A team of scientists from the Universidad Autónoma de Chile and the Centro de Investigación de Estudios Avanzados del Maule (CIEAM) traveled to the frozen continent to evaluate changes in the community structure of microorganisms and the production of polysaccharides that inhabit hostile environments.
What kind of living organisms survive Antarctica’s most extreme weather conditions? This is one of the questions that a team of researchers is trying to answer. They traveled to Deception Island to study the champions of survival: the microorganisms that inhabit the vents of the most southern place in the world.
«We want to evaluate the type of microorganisms that survive in extreme environments, with a special interest in polysaccharides, such as the complex carbohydrates that they produce to protect themselves from environmental conditions,» explained Aparna Banerjee, PhD in Botany, who is leading the tour on the island. The island, which is an active volcano, emerges from the ocean with a curious horseshoe shape.
This is the mission’s second trip to the island, as part of a project funded by the Chilean Antarctic Institute (INACH RT_24-21).
«Last year we took samples at eight hot spots or places with thermal anomalies. This year we wanted to include two more. We are doing studies to understand how environmental factors regulate the present microbial communities and the different types of polysaccharides they produce, in order to use these natural compounds as additives in the food industry in the future. So far, these additives are not produced domestically, so there is a large market for it,» said the academic of the Universidad Autónoma de Chile.
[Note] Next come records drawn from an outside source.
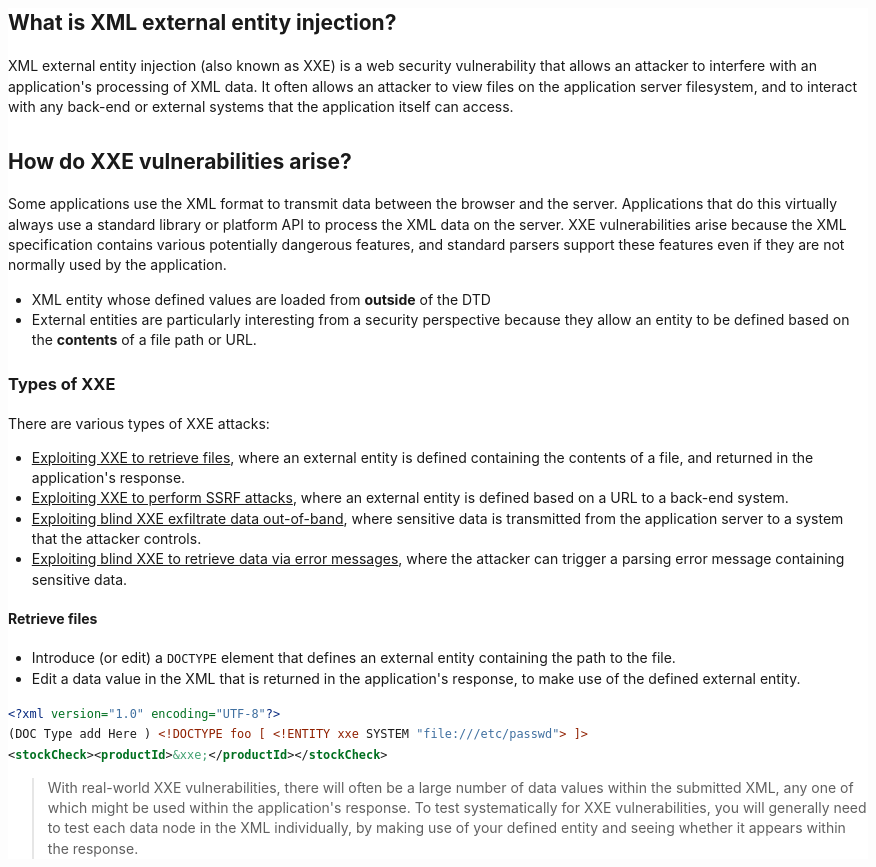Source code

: 
## What is XML external entity injection?

XML external entity injection (also known as XXE) is a web security vulnerability that allows an attacker to interfere with an application's processing of XML data. It often allows an attacker to view files on the application server filesystem, and to interact with any back-end or external systems that the application itself can access.

## How do XXE vulnerabilities arise?

Some applications use the XML format to transmit data between the browser and the server. Applications that do this virtually always use a standard library or platform API to process the XML data on the server. XXE vulnerabilities arise because the XML specification contains various potentially dangerous features, and standard parsers support these features even if they are not normally used by the application.

- XML entity whose defined values are loaded from **outside** of the DTD
- External entities are particularly interesting from a security perspective because they allow an entity to be defined based on the **contents** of a file path or URL.

### Types of XXE 

There are various types of XXE attacks:
- [Exploiting XXE to retrieve files](https://portswigger.net/web-security/xxe#exploiting-xxe-to-retrieve-files), where an external entity is defined containing the contents of a file, and returned in the application's response.
- [Exploiting XXE to perform SSRF attacks](https://portswigger.net/web-security/xxe#exploiting-xxe-to-perform-ssrf-attacks), where an external entity is defined based on a URL to a back-end system.
- [Exploiting blind XXE exfiltrate data out-of-band](https://portswigger.net/web-security/xxe/blind#exploiting-blind-xxe-to-exfiltrate-data-out-of-band), where sensitive data is transmitted from the application server to a system that the attacker controls.
- [Exploiting blind XXE to retrieve data via error messages](https://portswigger.net/web-security/xxe/blind#exploiting-blind-xxe-to-retrieve-data-via-error-messages), where the attacker can trigger a parsing error message containing sensitive data.

#### Retrieve files

- Introduce (or edit) a `DOCTYPE` element that defines an external entity containing the path to the file.
- Edit a data value in the XML that is returned in the application's response, to make use of the defined external entity.

```xml
<?xml version="1.0" encoding="UTF-8"?> 
(DOC Type add Here ) <!DOCTYPE foo [ <!ENTITY xxe SYSTEM "file:///etc/passwd"> ]> 
<stockCheck><productId>&xxe;</productId></stockCheck>

```

> With real-world XXE vulnerabilities, there will often be a large number of data values within the submitted XML, any one of which might be used within the application's response. To test systematically for XXE vulnerabilities, you will generally need to test each data node in the XML individually, by making use of your defined entity and seeing whether it appears within the response.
«Fumaroles are thermal anomalies with high dynamics and temperatures that vary a lot. We have found hot soils from 40 degrees Celsius to fumaroles that exceed 100 degrees Celsius, which is also a challenge for sampling. This, added to the temperature of the environment, which despite not being so low at this time of the year, marking between 0 and 3 degrees, and the wind that when intensified generates a feeling of much greater cold, makes the conditions for navigation more difficult and turn field work more complex,» said the doctor in Oceanography, Alexander Galan, who was part of the delegation and is also member of the Centro de Investigación de Estudios Avanzados del Maule (CIEAM), belonging to UCM.
Life on Mars?
Due to their characteristics, which include water and sediment with corrosive pH, the fumaroles are also interesting for accurately projecting the potential for bacterial life in inhospitable places such as Mars and Jupiter’s icy satellite.
This mystery is addressed by the third member of the group. «I will take part of the samples to China, to the Laboratory for Lunar and Planetary Sciences, where I am oversee the astrobiology area. The study of polyextraterrestrial environments is very important for space microbiology, since it helps us understand the limits of life and to obtain essential information to determine if it would be possible to find extraterrestrial life,» said André Antunes, researcher at the Macao University of Science and Technology in China.
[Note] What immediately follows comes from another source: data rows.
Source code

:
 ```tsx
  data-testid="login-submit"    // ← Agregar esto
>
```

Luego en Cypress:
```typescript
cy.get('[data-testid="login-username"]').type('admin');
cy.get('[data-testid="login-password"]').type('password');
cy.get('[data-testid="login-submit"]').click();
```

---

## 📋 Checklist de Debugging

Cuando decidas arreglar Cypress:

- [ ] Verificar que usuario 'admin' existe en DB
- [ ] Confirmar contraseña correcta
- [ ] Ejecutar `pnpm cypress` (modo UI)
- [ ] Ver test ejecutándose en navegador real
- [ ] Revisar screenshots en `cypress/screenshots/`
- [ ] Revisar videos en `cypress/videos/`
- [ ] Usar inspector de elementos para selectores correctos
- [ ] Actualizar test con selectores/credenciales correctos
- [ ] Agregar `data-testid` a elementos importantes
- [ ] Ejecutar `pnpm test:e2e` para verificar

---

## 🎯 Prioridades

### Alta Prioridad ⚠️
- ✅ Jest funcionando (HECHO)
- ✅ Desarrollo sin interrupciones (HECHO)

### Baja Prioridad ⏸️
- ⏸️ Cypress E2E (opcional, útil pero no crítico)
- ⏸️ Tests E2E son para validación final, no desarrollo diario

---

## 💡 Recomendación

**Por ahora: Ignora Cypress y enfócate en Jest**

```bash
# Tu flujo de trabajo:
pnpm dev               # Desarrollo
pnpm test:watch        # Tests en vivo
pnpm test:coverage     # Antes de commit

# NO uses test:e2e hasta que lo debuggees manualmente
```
Commander David Liarte, head of Logistics at the Spanish Base Gabriel de Castilla, where the scientists are staying, also contributed to the expedition. «We are very far away, thirteen thousand kilometers away from Spain, in adverse weather conditions, but we are planning and preparing ourselves so that when they return from taking samples, they can store, guard, and measure data in a scientific module, with the aim of transporting them back in the best way possible», he said.